La Destra alla prova di una cultura di governo di alto profilo
I primi passi del neonato governo si alternano tra il pugno duro verso l’immigrazione e dei toni un po’ fuori dalle righe sotto il profilo meramente diplomatico, sia all’interno che all’estero.
All’atteggiamento rigido del ministro dell’Interno, la Francia ha risposto con altrettanta durezza, di fatto rigettando un accordo europeo sulle ripartizioni e rifiutandosi di accogliere alcune centinaia di migranti già pronti a lasciare il nostro Paese. Le Prime mosse, dunque, non appaiono tali né da stabilire un clima sereno con
gli altri Paesi né adeguati ai criteri minimali di rispetto delle regole basilari di confronto.
Il ministro Crosetto si esprime con termini che non gli fanno onore, etichettando con epiteti offensivi un ex Presidente del Consiglio oltre che uno dei principali leader dell’opposizione. Le scuse postume, dopo la pubblicazione del fuori onda, sono apparse come una patetica pezza, con gli immancabili attacchi ai giornalisti, rei di avere divulgato la cosa, come se il problema non fossero le sue parole ma l’incauta diffusione.
Una serie di atteggiamenti, misti tra un rambismo di maniera e un sostanziale scarso rispetto degli altri, che speravamo francamente di non rivedere. L’era del berlusconismo ci aveva abituato ad alcune intemperanze: chi non ricorda il terribile giudizio dell’allora ministro Scajola – quello, per intenderci a cui era stato intestato un appartamento di fronte al Colosseo, “a sua insaputa” – sul giuslavorista Marco Biagi, nell’immediatezza del suo assassinio, e che lo costrinsero a rassegnare le dimissioni.
Il presente Meloni è stata immortalata, durante il dibattito sulla fiducia alla Camera,
mentre si esprimeva con un labiale abbastanza chiaro su chi dall’opposizione le faceva notare che, su quei fondi del PNNR che si appresta a gestire, il suo partito in Europa si era espresso con un voto contrario e che, quindi, fosse dipeso da lei, non ci sarebbero stati. Il concetto di fondo è che le parole hanno sempre un senso e lo hanno a maggior ragione quando provengono da esponenti istituzionali.

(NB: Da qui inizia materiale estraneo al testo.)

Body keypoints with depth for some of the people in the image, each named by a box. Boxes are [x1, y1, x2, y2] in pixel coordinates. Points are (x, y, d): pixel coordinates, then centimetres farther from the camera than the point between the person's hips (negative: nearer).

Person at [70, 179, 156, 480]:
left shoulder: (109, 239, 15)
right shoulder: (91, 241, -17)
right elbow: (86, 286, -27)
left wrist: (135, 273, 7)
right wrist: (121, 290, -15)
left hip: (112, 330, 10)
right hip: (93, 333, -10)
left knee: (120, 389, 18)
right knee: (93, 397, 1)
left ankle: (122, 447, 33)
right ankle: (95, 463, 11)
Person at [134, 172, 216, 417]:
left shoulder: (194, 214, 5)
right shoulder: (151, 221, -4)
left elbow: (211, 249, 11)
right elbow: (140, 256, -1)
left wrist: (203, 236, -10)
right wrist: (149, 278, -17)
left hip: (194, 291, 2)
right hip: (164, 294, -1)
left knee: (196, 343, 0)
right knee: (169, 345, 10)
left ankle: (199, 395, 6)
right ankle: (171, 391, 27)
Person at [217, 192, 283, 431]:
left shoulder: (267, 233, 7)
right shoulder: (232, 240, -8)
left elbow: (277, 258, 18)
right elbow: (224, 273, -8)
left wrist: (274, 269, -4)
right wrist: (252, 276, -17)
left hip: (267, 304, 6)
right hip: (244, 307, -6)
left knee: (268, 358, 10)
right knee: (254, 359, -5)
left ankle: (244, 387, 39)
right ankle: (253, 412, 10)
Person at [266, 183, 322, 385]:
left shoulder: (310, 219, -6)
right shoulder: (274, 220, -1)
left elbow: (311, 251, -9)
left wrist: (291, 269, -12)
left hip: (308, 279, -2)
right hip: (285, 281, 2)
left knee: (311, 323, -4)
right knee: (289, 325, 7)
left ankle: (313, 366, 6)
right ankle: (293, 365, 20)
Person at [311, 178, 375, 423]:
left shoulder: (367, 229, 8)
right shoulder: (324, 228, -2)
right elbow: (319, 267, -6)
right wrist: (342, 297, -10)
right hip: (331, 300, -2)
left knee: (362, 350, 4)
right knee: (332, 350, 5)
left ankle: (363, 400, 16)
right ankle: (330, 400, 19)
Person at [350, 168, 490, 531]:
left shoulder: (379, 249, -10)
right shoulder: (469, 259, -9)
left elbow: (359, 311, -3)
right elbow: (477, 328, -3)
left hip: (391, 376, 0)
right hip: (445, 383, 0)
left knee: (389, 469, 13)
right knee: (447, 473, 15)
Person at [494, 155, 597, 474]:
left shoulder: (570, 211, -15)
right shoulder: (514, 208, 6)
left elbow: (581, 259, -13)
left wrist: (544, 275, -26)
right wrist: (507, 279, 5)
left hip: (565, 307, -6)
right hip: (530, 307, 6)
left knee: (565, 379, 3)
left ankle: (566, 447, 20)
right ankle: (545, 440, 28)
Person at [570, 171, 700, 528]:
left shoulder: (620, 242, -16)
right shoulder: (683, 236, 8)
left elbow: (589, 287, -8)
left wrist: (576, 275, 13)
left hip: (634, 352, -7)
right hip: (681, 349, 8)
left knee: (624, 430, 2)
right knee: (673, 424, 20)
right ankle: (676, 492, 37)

Non staremo a riproporre la vecchia e stantia litania sul fascismo, che non appassiona più nessuno. Oltretutto non crediamo che l’attuale compagine di governo abbia intenzioni in tal senso. Certo alcune azioni e determinate espressioni pesano e contribuiscono a dare una prima immagine in chiaro scuro, che un po’ ci preoccupa. Senza contare le altrettanto improvvide dichiarazioni del Presidente del Senato a proposito dei festeggiamenti del XXV Aprile. A titolo personale, il senatore La Russa è ovviamente libero di non prendere parte a una celebrazione su cui si fonda il nostro attuale assetto democratico.
Come seconda carica dello Stato, certamente non può farlo. La nostra Costituzione – lo sa bene La Russa – è fondata sull’antifascismo e sui valori della Resistenza. Dire di non condividere e non prendere parte come rappresentante istituzionale a quella celebrazione lo troviamo oltraggioso nei confronti delle migliaia di morti, caduti per
garantire quell’assetto.
Il problema, oggi, non sta più nella Destra o nella Sinistra, specie di fronte all’ormai inarrestabile disfacimento del fronte progressista, ma nel rispetto delle regole basilari della dialettica politica e democratica. In Inghilterra si alternano da sempre un
blocco conservatore e uno laburista, che si muovono entrambi nello stesso ambito e nell’assoluta osservanza di principi fondamentali, mai messi in discussione. Ecco, ciò che la Destra italiana ha il dovere di dimostrare è la devota osservanza di principi di fondo che vanno dal rispetto dell’avversario al mantenimento di rapporti internazionali, certamente non di sudditanza ma nemmeno di mera e sterile esposizione di muscoli. Sui migranti esiste certamente un problema e l’Italia non
può essere lasciata sola a gestirlo. Il blocco navale, riteniamo, possa solo portare, come si è visto di recente, a un muro contro muro che non serve a nessuno, meno che mai a noi.
L’auspicio è quello di vedere una Destra di governo matura e rispettosa. Noi non l’abbiamo votata e non la voteremo mai. Così come riconosciamo il suo sacrosanto diritto di governare, sulla base di un indiscusso risultato elettorale, al contempo, ci aspettiamo di vedere un governo che rappresenti al meglio, secondo le sue legittime idee e programmi, e nella sua globalità, uno degli Stati fondatori dell’Unione Europea.